§ PROBLEMS TO SOLVE
1. According to the Ecclesiastes passage, what has God placed in our minds?
2. Check each statement against the Ecclesiastes passage and answer yes or no, quoting the words that settle it: (a) There is a time to plant and a time to collect the harvest. (b) We can understand the doings of God. (c) God has made everything beautiful for its time.
3. List everything the Ecclesiastes passage says God has done.

PASSAGE PROVIDED: Begin

Ecclesiastes 3:1-11 The Voice (VOICE)

 For everything that happens in life—there is a season, a right time for everything under heaven:

 A time to be born, a time to die;

a time to plant, a time to collect the harvest;

A time to kill, a time to heal;

a time to tear down, a time to build up;

A time to cry, a time to laugh;

a time to mourn, a time to dance;

A time to scatter stones, a time to pile them up;

a time for a warm embrace, a time for standing apart;

A time to search, a time to lose;

a time to keep, a time to throw out;

A time to tear apart, a time to bind together;

a time to be quiet, a time to speak up;

A time to love, a time to hate;

a time to go to war, a time to make peace.

What good comes to anyone who works so hard, all to gain a few possessions?  I have seen the kinds of tasks God has given each of us to do to keep one busy,  and I know God has made everything beautiful for its time. God has also placed in our minds a sense of eternity; we look back on the past and ponder over the future, yet we cannot understand the doings of God.

PASSAGE PROVIDED: End
THE DATA: Begin

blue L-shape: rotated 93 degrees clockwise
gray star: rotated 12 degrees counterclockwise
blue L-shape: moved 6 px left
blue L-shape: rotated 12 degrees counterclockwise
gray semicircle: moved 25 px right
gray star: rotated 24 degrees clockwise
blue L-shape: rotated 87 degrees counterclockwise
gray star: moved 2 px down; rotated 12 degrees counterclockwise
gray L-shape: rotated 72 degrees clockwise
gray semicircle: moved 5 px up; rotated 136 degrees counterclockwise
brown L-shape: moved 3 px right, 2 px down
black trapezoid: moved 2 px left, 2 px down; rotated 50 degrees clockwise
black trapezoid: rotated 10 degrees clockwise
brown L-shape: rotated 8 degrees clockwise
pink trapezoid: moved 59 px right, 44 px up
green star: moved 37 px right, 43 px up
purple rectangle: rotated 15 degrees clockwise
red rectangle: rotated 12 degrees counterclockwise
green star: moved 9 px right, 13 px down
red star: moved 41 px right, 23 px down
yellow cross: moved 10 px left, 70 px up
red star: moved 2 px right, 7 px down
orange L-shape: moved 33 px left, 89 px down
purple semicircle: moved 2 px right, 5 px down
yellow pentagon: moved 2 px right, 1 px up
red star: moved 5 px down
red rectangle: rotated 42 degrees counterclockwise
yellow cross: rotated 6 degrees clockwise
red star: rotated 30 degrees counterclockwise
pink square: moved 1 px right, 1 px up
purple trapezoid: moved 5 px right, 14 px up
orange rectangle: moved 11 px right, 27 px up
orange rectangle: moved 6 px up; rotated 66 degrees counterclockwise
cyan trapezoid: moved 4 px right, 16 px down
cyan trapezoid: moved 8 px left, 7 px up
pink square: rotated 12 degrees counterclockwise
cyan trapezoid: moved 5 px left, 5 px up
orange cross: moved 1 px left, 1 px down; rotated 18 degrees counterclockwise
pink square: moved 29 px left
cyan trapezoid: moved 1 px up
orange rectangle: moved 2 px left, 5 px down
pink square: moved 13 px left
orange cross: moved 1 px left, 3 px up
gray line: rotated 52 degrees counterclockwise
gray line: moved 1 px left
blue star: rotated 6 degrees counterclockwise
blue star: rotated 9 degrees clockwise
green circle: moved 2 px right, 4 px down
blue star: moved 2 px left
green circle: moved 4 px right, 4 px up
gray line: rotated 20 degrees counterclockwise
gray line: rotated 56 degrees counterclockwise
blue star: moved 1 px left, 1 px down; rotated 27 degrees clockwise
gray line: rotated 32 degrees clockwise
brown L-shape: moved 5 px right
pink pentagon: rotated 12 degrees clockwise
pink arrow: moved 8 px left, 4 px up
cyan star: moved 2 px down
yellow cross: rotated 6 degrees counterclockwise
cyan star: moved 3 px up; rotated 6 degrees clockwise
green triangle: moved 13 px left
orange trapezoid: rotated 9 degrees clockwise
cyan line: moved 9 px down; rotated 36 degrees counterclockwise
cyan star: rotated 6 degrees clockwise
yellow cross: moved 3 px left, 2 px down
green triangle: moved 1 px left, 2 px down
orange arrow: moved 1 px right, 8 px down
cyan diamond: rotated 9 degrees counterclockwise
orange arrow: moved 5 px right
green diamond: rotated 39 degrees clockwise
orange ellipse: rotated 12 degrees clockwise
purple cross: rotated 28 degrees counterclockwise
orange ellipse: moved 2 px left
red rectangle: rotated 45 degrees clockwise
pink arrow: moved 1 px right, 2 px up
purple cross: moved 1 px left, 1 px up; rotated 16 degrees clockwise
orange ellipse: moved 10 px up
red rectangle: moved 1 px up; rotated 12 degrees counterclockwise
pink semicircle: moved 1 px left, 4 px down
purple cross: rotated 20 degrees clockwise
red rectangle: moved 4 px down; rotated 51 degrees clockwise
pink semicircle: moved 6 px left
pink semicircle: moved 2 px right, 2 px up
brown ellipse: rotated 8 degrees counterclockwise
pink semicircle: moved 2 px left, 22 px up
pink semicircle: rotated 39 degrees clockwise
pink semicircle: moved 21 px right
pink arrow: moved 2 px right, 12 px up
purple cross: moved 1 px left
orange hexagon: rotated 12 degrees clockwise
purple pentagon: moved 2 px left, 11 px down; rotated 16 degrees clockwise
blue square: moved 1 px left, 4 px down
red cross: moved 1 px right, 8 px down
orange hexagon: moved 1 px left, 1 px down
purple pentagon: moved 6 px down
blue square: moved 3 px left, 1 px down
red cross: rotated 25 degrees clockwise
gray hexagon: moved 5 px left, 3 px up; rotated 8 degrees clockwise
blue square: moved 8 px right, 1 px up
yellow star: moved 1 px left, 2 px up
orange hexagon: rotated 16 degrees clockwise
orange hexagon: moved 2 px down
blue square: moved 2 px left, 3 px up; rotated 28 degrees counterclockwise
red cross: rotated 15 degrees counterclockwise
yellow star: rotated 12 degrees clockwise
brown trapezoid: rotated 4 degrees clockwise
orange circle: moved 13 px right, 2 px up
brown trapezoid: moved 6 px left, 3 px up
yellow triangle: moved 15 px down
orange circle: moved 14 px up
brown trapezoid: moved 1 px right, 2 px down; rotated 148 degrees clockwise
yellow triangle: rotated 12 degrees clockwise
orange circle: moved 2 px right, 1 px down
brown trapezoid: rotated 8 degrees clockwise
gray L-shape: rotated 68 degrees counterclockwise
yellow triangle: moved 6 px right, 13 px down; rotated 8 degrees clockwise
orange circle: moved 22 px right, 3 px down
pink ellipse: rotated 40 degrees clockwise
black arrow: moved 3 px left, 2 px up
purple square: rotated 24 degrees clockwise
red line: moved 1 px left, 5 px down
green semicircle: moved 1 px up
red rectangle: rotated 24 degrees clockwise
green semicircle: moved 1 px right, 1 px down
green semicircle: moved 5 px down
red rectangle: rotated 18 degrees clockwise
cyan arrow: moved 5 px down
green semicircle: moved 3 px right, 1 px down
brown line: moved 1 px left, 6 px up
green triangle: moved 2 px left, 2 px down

THE DATA: End

§ EXPECTED RESULTS
1. A sense of eternity.

2.
(a) Yes: "a time to plant, a time to collect the harvest"
(b) No: "yet we cannot understand the doings of God"
(c) Yes: "God has made everything beautiful for its time"

3.
- Given each of us tasks to do to keep one busy
- Made everything beautiful for its time
- Placed in our minds a sense of eternity